Lamin A/C regulates the compartment-specific contributions of immune and stromal cells to intestinal inflammation and colitis-associated colon cancer
Gomez-Bris, R.; Ortega-Zapero, M.; Herrero-Fernandez, B.; Fanjul, V.; de la Madrid de Vega, N.; Moran de Bustos, S.; Moreno-Aperribay, I.; Zorita, V.; Sanchez-Martinez, H.; Polari, L.; Usategui, A.; Amoros-Perez, M.; Gonzalo, P.; Voutilainen, M.; Kallajoki, M.; Vazquez, J.; Lopez, J. A.; Pablos, J. L.; Criado, G.; Arribas, S. M.; Silvestre Roig, C.; Sanchez-Madrid, F.; Andres, V.; Toivola, D. M.; Saez, A.; Gonzalez-Granado, J. M.
Show abstract
Inflammatory bowel disease (IBD) arises from dysregulated crosstalk between innate immune, adaptive immune, and stromal compartments, yet the compartment-specific mechanisms driving tissue injury and tumorigenesis remain incompletely defined. To address this gap, we used conditional knockout and overexpression mouse models together with human IBD biopsy analysis to dissect the compartment-specific roles of lamin A/C in intestinal inflammation and colitis-associated tumorigenesis. Pan-hematopoietic lamin A/C deletion attenuated acute dextran sulfate sodium (DSS)-induced colitis. Myeloid-specific lamin A/C deletion ameliorated chronic colitis and was associated with altered dendritic cell (DC) programs, enhanced regulatory T cell (Treg) responses, and reduced effector T cell activation.
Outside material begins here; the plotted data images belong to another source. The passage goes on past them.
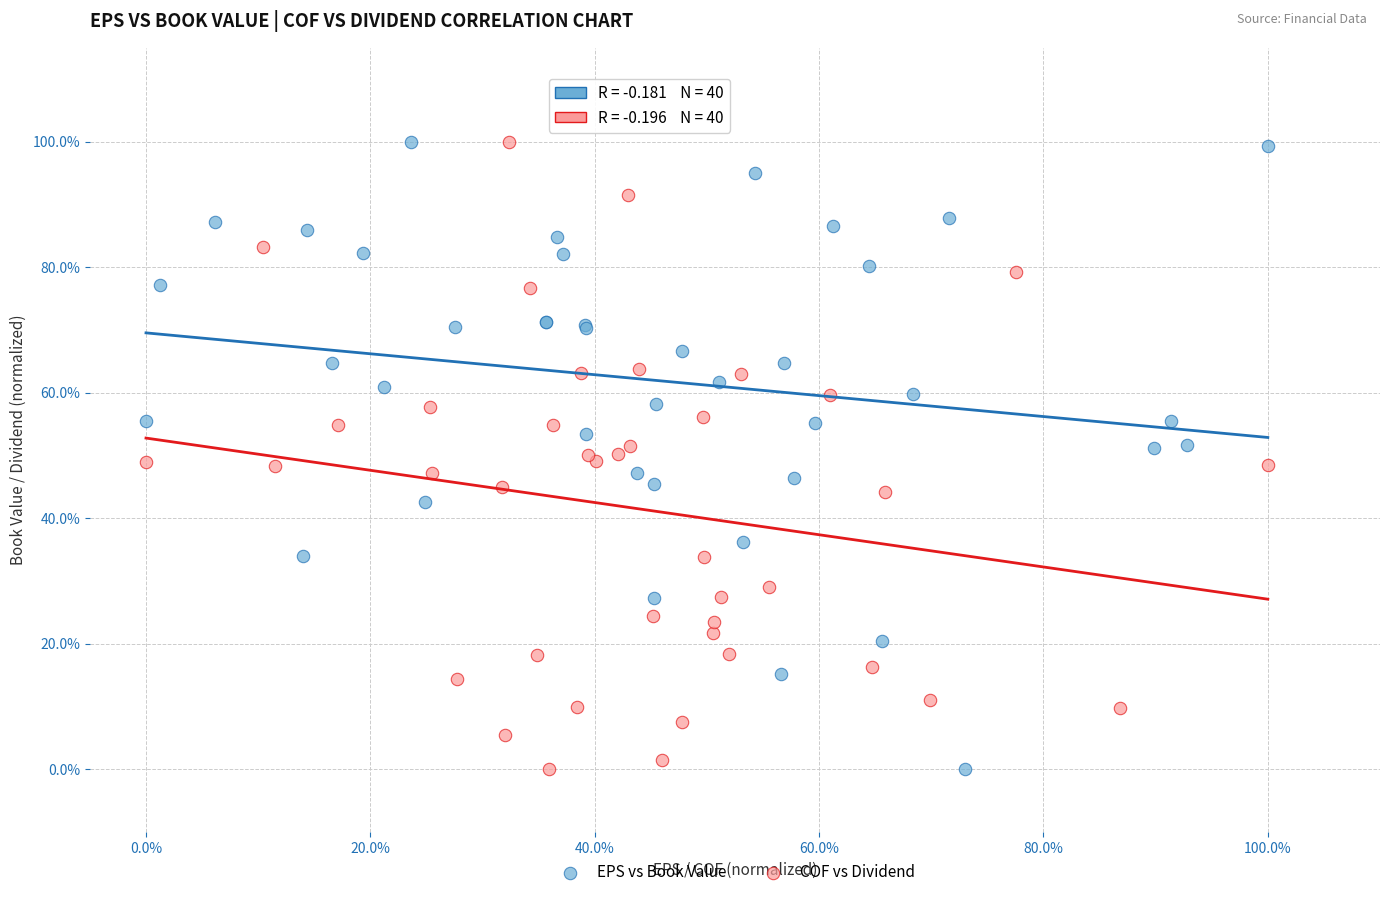

What are all the series names shown in the legend?

EPS vs Book Value, COF vs Dividend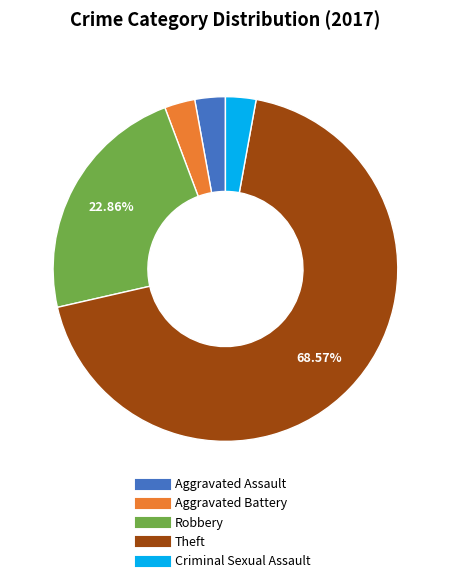

What is the ratio of the value at Aggravated Assault to the value at Criminal Sexual Assault?

1.0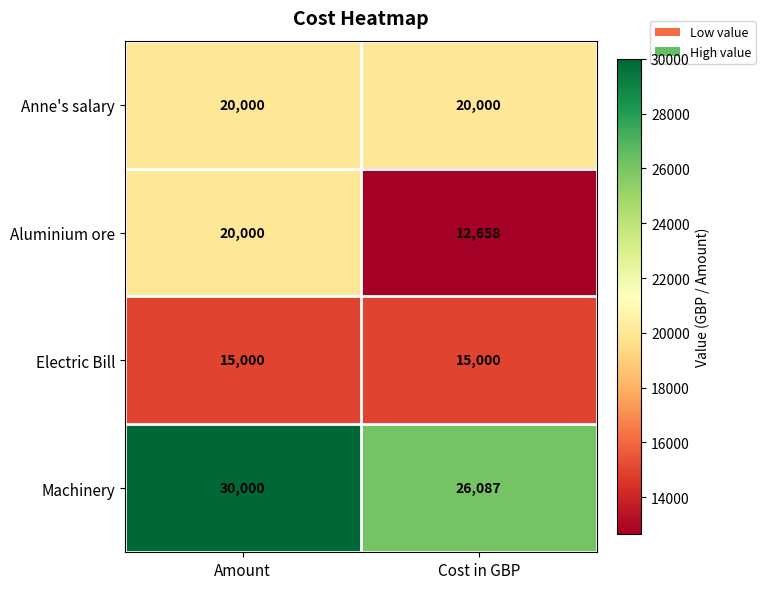

Where is Machinery nearest to the value 28043?

Cost in GBP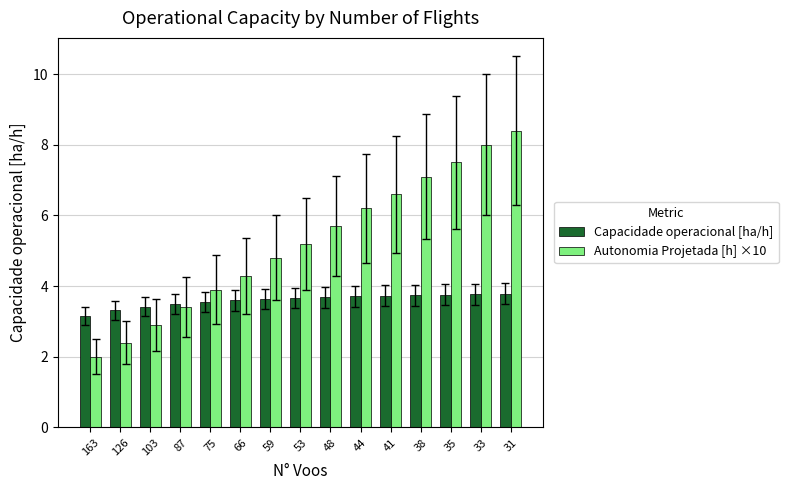

At 53, list the series in order from largest to smallest.

Autonomia Projetada [h] ×10, Capacidade operacional [ha/h]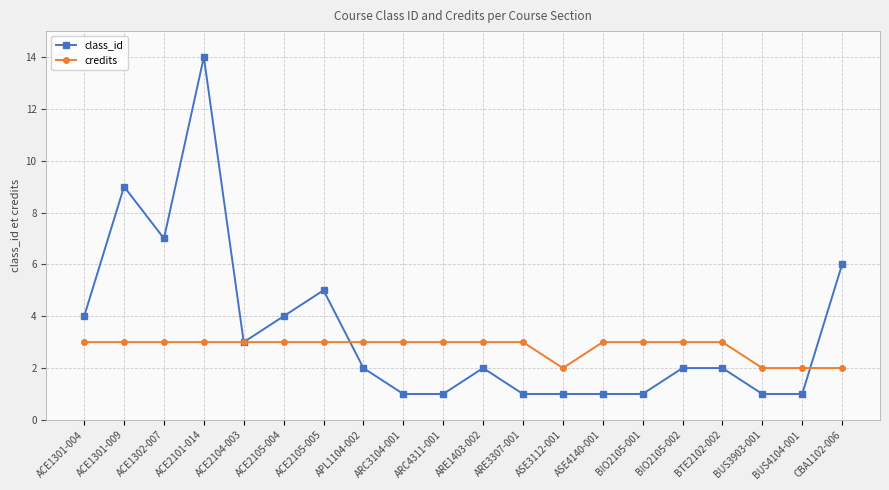

Which label corresponds to the largest value in the chart?

ACE2101-014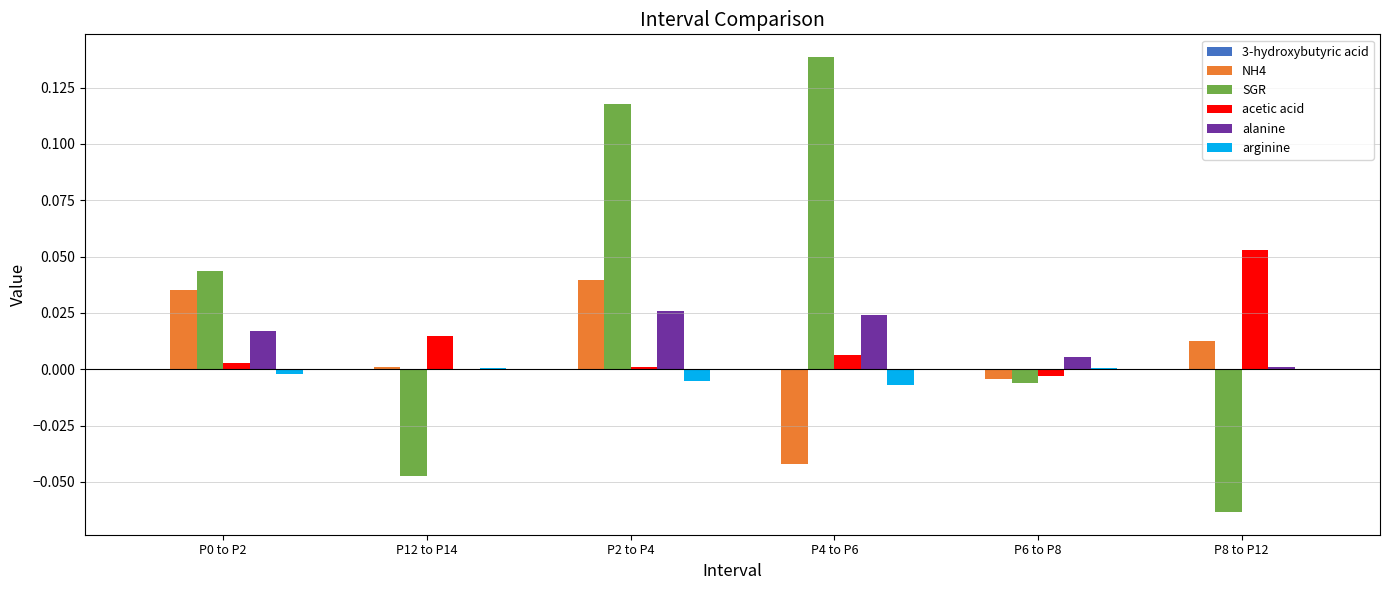

At which category is the sum across all series the highest?

P2 to P4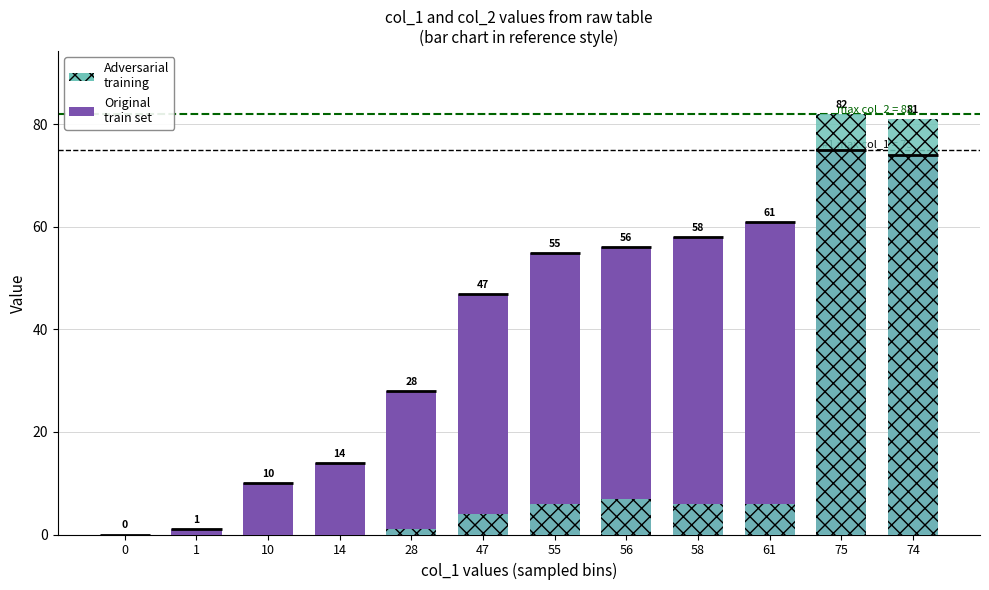

What is the difference between the maximum and minimum values in the Original train set series?

75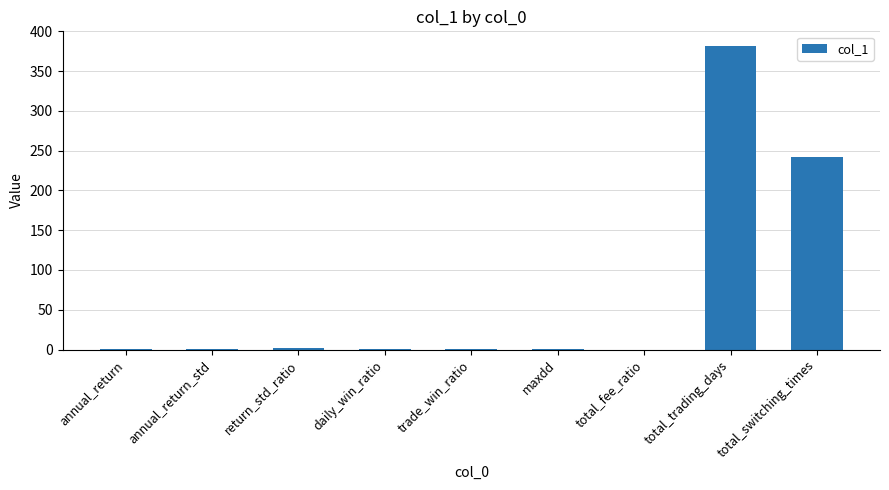

Does the chart contain stacked bars?

No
Adoptive transfer of lamin A/C-deficient bone marrow-derived DCs recapitulated this reduced-damage phenotype in DSS colitis, while proteomic profiling revealed reduced antigen-processing and inflammatory programs together with enhanced metabolic and mucosal defense pathways. T cell-specific lamin A/C deletion reduced the Th1/Treg ratio and limited tumor development by suppressing chronic inflammation, whereas T cell-specific lamin A/C overexpression promoted severe Th1-skewed pathology, sustained intestinal inflammation, and increased colitis-associated tumor burden. Stromal fibroblast-specific lamin A/C deletion generated a tissue-protective niche characterized by enhanced epithelial barrier gene expression, regulatory cytokine production, and remodeling of the local immune milieu. Human IBD biopsies revealed compartment-specific lamin A/C alterations consistent with the murine findings. In lamina propria CD3+; T cells, lamin A/C levels were blunted in IBD and associated with local histological severity rather than IBD diagnosis, whereas epithelial lamin A/C showed a steeper crypt-axis spatial gradient in a Crohn's disease-specific pattern. Together, these findings identify lamin A/C as a cell-type- and context-dependent regulator of intestinal inflammation and tumorigenesis.